With molecular dynamics molecular processes can be followed in atomistic detail, something which is difficult or impossible to achieve with experimental techniques. But obtaining this information comes at a high computational cost. The equations of motion of hundreds of thousands of atoms need to be integrated for billions of time steps, which can mean months of simulation time. Gains in computational efficiency are therefore highly beneficial for molecular simulation community, not only within SeRC, but world wide.
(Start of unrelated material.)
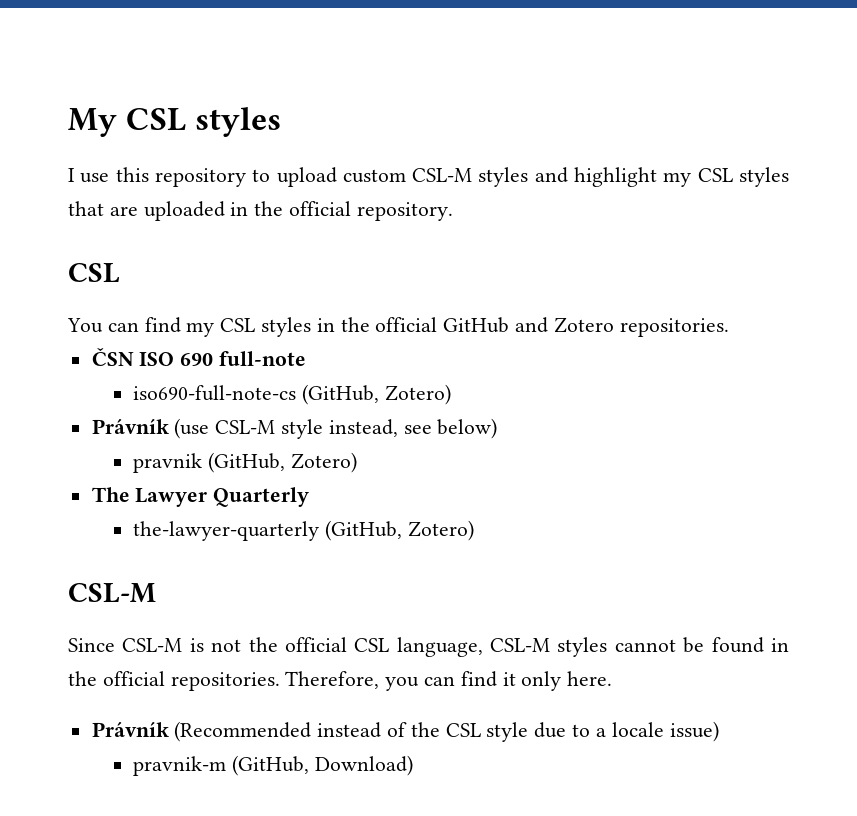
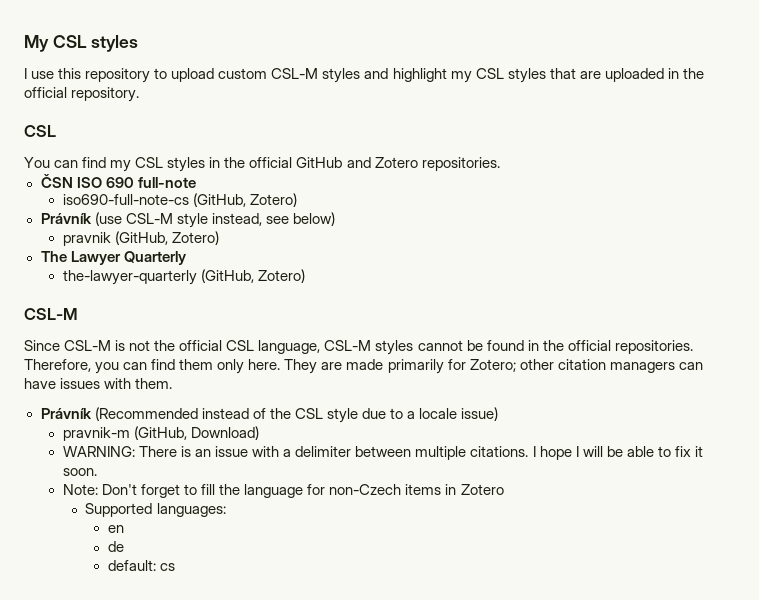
[502,672,516,686] it -> [179,359,214,370] them
(613, 678) none -> [284,359,703,374] [24,378,173,389] They are made primarily for Zotero; other citation managers can have issues with them.
(413, 765) none -> [62,446,703,460] [62,468,97,476] [62,484,504,498] [85,503,226,517] [107,525,124,533] [107,541,124,552] [107,560,175,571] // WARNING: There is an issue with a delimiter between multiple citations. I hope I will be able to fix it soon. // Note: Don't forget to fill the language for non-Czech items in Zotero // Supported languages: // en // de // default: cs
As of a few years CPU cores are no longer getting (much) faster, but rather there is a continuous increase in the number of cores per CPU. Also specific accelerators, such as graphical processes units, are being used for computing. This trend towards more heterogeneous architectures requires a different approach to algorithms used for computation. Especially in molecular dynamics, where an integration step now take less than a millisecond, this means that algorithms, and parallelization in particular, need to be rethought and redesigned. In this project new algorithms are developed and implemented in the molecular simulation package GROMACS.

In 2013 we released the first version our hybrid acceleration and hybrid parallelization algoritms to the whole community through the 4.6 release of GROMACS package. The hybrid acceleration uses a new algorithm for non-bonded pair-forces, which can be used, in slightly adapted versions, on CPUs using SIMD (AVX-256/512) intrinsics and on GPUs using CUDA. This has brought significant performance improvement. The hybrid parallelization, based on MPI and OpenMP, allows scaling to more cores. The scaling limit is now down from around 400 atoms per core to less than 100 per core. This allows for significantly longer simulation times. In addition, adding GPUs provide a factor 3 speed-up, which allows for more cost and power efficient computing.

Currently we are extended the GPU acceleration to the particle-mesh Ewald electrostatics method, which is needed to fully utilize modern hardware where GPUs continu to outpace CPUs. The GROMACS 2017 release with have a single GPU implementation of PME and we are working on several parallel options.

The code, including these improvements, is available from the GROMACS website. GROMACS is used by thousands of users world-wide.